¿Qué usted vive en Caracas y, ya en noviembre, se pone un saquito, y si es muy “snob,” hasta una bufanda? como si vive en Maracaibo y comienzan “los hielitos… ¡Usted no sabe lo que es frío!

Imagíneme a mí, en mi bella Granada, muy cerquita de la espectacular Sierra Nevada, intentando filosofar con las neuronas congeladas.

Otro choque migratorio: ver en la revista Vogue esas modelos ataviadas de invierno es un placer y, hasta andar turisteando con abrigo y guantes suele ser genial, pero tener que hacer vida con temperaturas entre 5º y -5º, les juro que es algo que, nosotros, tropicales, no podemos imaginar… mucho menos soportar.

Hace once años que esta ciudad me acogió, no son dos días, y aún así padezco del frío intenso. Valga decir que Granada es una ciudad de temperaturas extremas, aquí no hace un poquito de calor en verano, aquí tenemos flama; y en invierno no hace frío, andamos como cebollas con unas cuantas capas de ropa.

Pero Granada no es un caso único. Lo cierto es que la mayoría de quienes emigramos desde América Latina tenemos que enfrentarnos, entre otras cosas, al drástico cambio de temperatura.

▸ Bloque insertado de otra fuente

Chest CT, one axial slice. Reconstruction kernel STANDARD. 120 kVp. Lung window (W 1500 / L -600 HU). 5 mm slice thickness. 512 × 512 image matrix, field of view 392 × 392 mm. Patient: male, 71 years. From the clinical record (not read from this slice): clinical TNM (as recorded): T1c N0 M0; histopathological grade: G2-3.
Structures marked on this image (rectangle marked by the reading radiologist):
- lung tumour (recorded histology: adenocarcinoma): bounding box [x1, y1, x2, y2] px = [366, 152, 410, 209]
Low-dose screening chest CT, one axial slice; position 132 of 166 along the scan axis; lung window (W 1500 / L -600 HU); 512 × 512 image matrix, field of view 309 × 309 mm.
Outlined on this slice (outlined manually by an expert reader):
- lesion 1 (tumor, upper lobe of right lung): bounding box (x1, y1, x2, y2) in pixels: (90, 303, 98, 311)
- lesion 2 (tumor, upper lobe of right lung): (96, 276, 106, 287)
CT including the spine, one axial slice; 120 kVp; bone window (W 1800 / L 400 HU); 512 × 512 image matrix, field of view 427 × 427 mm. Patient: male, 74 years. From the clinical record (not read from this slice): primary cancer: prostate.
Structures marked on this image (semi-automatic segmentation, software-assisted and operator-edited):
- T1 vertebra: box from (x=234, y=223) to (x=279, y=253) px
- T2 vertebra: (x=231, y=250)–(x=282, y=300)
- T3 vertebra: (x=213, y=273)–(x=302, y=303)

Incluso, generalmente nosotros solemos presentar bajos niveles de vitamina D, porque nuestros organismos están acostumbrados a niveles mucho más altos de exposición solar, y entonces tenemos que recurrir a suplementos de esta vitamina y pararnos en la calle cual lagartos a tomar sol.

Y no se le ocurra que, si el día en invierno está soleado, usted puede salir con un poco menos de abrigo: entonces es cuando más frío hace. Por el contrario, si está nublado, si llueve o si nieva, la temperatura sube (un poco).

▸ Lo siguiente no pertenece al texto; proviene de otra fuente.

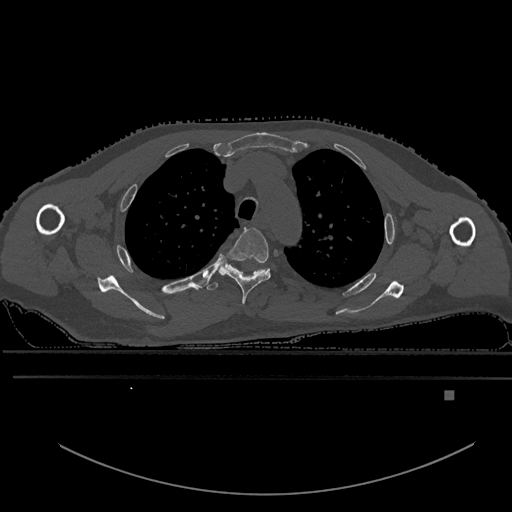
CT including the spine, one axial slice. Slice 441 of 969 in the series (ordered by position). Bone window (W 1800 / L 400 HU). 512 × 512 image matrix, field of view 456 × 456 mm. Male patient, age 82 years. From the clinical record (not read from this slice): primary cancer: prostate.
Annotated regions visible in this slice (semi-automatically segmented with operator editing):
- T3 vertebra: bounding box <218,227,271,305> (left, top, right, bottom; pixels)
- T4 vertebra: <206,261,269,291>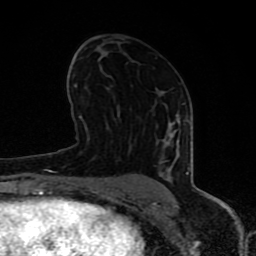
Breast MRI (dynamic contrast-enhanced), one axial slice; slice 45 of 80 in the series (ordered by position); cropped to one breast; dynamic contrast-enhanced series, time point 2 of 8 at this slice position (early post-contrast); 1.5 T; TE 4.2 ms, TR 7 ms; 256 × 256 image matrix. Female patient.
Outlined on this slice (semi-automatic segmentation, software-assisted and operator-edited):
- enhancing-tissue mask used for the functional tumour volume (all voxels passing the contrast-enhancement thresholds inside the analysis volume; usually the tumour): bounding box [x1, y1, x2, y2] px = [67, 84, 190, 197]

Creo que como experta en frío, como tantas otras personas, puedo atreverme a darle algunos consejos para cuidarse en invierno: algo básico es no respirar por la boca, estar conscientes de mantener la boca cerrada para evitar laringitis y faringitis, use su nariz que tiene un sistema de calentamiento del aire. Dado que las extremidades del cuerpo son las que menos flujo sanguíneo tienen, procure mantenerlos adecuadamente abrigados (lo mejor es la lana); y cuando salga abríguese muy bien, pero en cuanto entre a cualquier lugar cerrado, quítese el abrigo y la bufanda porque, si no, su cuerpo se calentará de más y, al volver a salir, el golpe de frío seguro le traerá un buen resfriado.

En cuanto a la vestimenta, lo primero que debe saber es que, casi ningún abrigo que traiga de los países del norte y centro América le será suficiente para este clima. Y entonces, ¿que comprar en tu nuevo destino? Mi primer consejo es no comprar prendas pesadas, ya que tendrás que usar más de una prenda de abrigo, elige ropa ligera y que tenga forro polar o de pelo. También es importante que tengas algún abrigo impermeable para los días de lluvia y nieve. Como las neuronas se congelan, no olvide que sus abrigos deben tener capucha o en su defecto usar gorro o sombrero. Y por supuesto, imprescindibles medias y guantes, que sean térmicos, polares o de lana.

Hasta la ropa de cama debe ser diferente, o no podrá dormir por el frío. Encontrará sábanas especiales de invierno que mantienen el calor corporal y también puede recurrir a mantas eléctricas o, lo más sencillo y que funciona de maravilla: compre una bolsa de agua caliente (que son muy económicas) y colóquela entre las sábanas antes de dormir y déjela allí toda la noche.

También es el momento de compartir unos churros con chocolate o una deliciosa taza de té, al calor de unos buenos amigos y una agradable conversación, porque en invierno también hay placer y le invito a disfrutarlo.

Estamos comenzando el año y es sabido que enero y febrero son los meses más fríos, así que espero que mis recomendaciones sean útiles y mientras, yo me pondré un gorrito para poder seguir filosofando con ustedes.

Que el frío no te ahuyente, ¡siembra tus raíces con calor latino donde quiera que estés!